Bu bildirgenin arkasında duranlar devrimci teorinin, devrimci programın, strateji ve taktiklerin de, devrimci partinin de asıl amaca ulaşmak için birer araç olduğunun farkındadır. Ama bunların basit ve pasif araçlar olmadığını da biliyoruz. Madem ki bir amaca ulaşmak için, bazı somut konaklardan geçmek gerekir. Asıl amaca giden yolda birer basamak olan araçlar da başlı başına önem kazanabilir. Bazen amaca ulaşmak için gerekli olan bir aracın yaratılması, belki bütün bir kuşağın ömrünü adadığı başlı başına bir amaç haline gelir. Bir devrimci programın ortaya konması ve bunun etrafında kenetlenmiş bir devrimci partinin inşası komünistler için böyle bir görevdir.

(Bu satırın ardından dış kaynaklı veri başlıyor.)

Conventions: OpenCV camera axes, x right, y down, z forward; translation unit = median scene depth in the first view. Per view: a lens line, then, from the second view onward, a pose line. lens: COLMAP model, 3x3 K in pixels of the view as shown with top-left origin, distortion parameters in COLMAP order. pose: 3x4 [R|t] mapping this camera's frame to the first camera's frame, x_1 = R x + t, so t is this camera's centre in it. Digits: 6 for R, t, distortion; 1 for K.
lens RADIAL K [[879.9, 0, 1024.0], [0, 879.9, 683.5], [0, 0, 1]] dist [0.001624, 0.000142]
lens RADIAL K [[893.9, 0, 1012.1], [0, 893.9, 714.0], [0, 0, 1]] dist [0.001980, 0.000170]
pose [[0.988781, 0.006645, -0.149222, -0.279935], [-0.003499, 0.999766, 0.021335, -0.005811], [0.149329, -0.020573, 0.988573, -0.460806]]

Bu bildirgenin arkasında duranlar, aynı amaç ve ilkeleri benimsiyor. Aynı hedeflere ulaşmak üzere, devrimci bir partinin yaratılması için hazırlık faaliyetinin sorumluluğunu eylemli bir komünist dayanışma anlayışıyla paylaşıyor. Bu sorumluluğu paylaşmaya hazır ve müsait olan komünistlerin birliğini sağlamayı hedefliyor.
Bu birliği bir parti birliği noktasına ulaştırmayı öncelikli ödevimiz olarak kabul ediyoruz. Bu öncelikli ödevin bilinciyle, aynı amaç ve ilkelerde anlaşmış komünistlerin diğer tüm akım ve örgütlerle ayrım çizgilerini çeke çeke birleşmesi için mücadele ediyoruz.
Bu yolda, gitmek istediğimiz yeri gösteren bir pusula ve sınanmış bir rehberle hareket ediyoruz. Ama geçmişi bir kalemde silip, beyaz bir sayfadan başlamıyoruz. Bugüne kadar yapılmış ve söylenmiş olan hiçbir şeyi görmezden gelmiyoruz. Bunların tümünü ve herşeyi, kendimize rehber edindiğimiz bolşevizmin mihengine vurarak ayıklıyoruz.
Esin kaynağımız Ekim Devrimi, kılavuzumuz Ekim derslerinin genelleştirildiği ve somutlaştırıldığı Komünist Enternasyonal'in ilk dört kongresinin belgeleridir.
Gerisine düşmemeye kararlı olduğumuz Amaç ve İlkelerimiz bu paha biçilmez kaynaktan süzülmüştür.